嗅覚を通しての精神・生理作用について

 

 

人は鼻腔の上方にある嗅上皮という器官で香りを捉えます。香りの分子は嗅上皮の粘膜でできた液体層に溶け込んで、嗅細胞の先端である嗅毛で受容されます。この情報は嗅細胞の中で興奮を引き起こし、信号に変換されて波動を発生させます。その波動は神経繊維を通り嗅球と呼ばれる嗅神経を経て脳に至ります。一千万個あるとされる嗅神経細胞は香りの一つ一つに特化します。香りの情報は皮質に達し、そこから視床下部・下垂体に伝わります。同時に皮質の嗅覚野にも到達して香りの知覚と何の香りかを判定します。このように香りは脳にダイレクトに働きかけ、心地よい香りは気分が荒れている時にそれを緩和するのです。

視床下部は自律神経をつかさどり、生命維持に欠かせない体温・水分・血圧・睡眠・消化・呼吸の調整を行います。
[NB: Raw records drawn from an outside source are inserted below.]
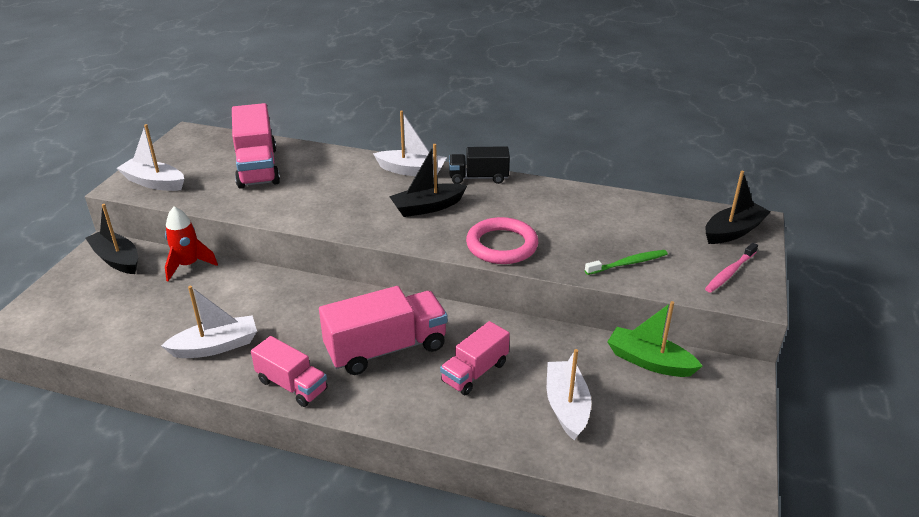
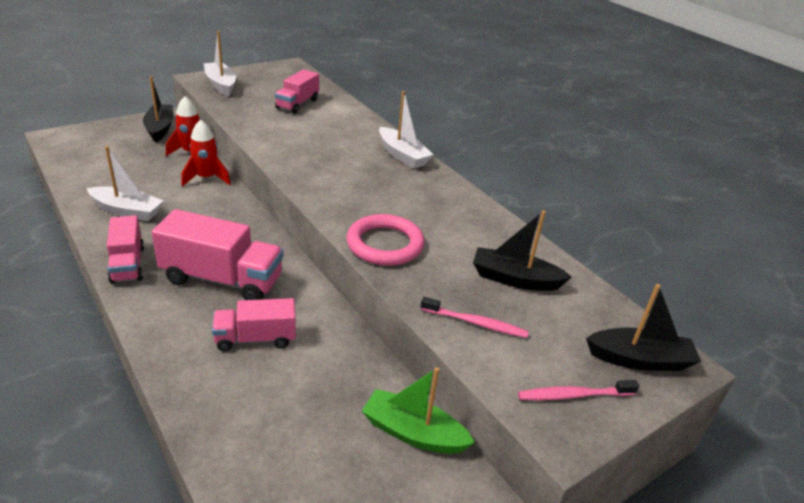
camera: 35 degrees right, 0 degrees up
(241, 280) = (206, 178): none -> red rocket
(257, 167) = (297, 104): pink truck -> pink truck, size x0.61
(427, 207) = (372, 186): black boat -> black boat (515, 279)
(478, 178) = (448, 185): black truck -> none
(566, 406) = (283, 417): white boat -> none
(628, 263) = (475, 323): green toothbrush -> pink toothbrush
(649, 361) = (413, 433): green boat -> green boat turned 45 degrees counterclockwise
視床下部は下垂体とも連携して機能し、下垂体はホルモン線や分泌量をコントロールし、各臓器に働いて安定的に生命維持の役割を果たします。

人はストレス下にあったり感情的なダメージを受けると、交感神経と副交感神経のバランスが崩れたり、内分泌系の乱れを来します。免疫系に悪影響を及ぼすこともあります。そしてある種の芳香成分は、このような状態にある人の気分や健康状態に好ましい働きかけをします。

植物の芳香成分が人に作用するのは、香りを電気信号として視床下部に送ることで神経伝達物質の働きに変化を起こすからです。古くは儀礼に行われていたものが、現代では療法として行われており、香りと神経伝達物質の関係は科学的に解明されています。単にリラックスや癒しを目的とするだけではなく、生理学的な側面から治療への道筋が開かれる可能性は大いにあります。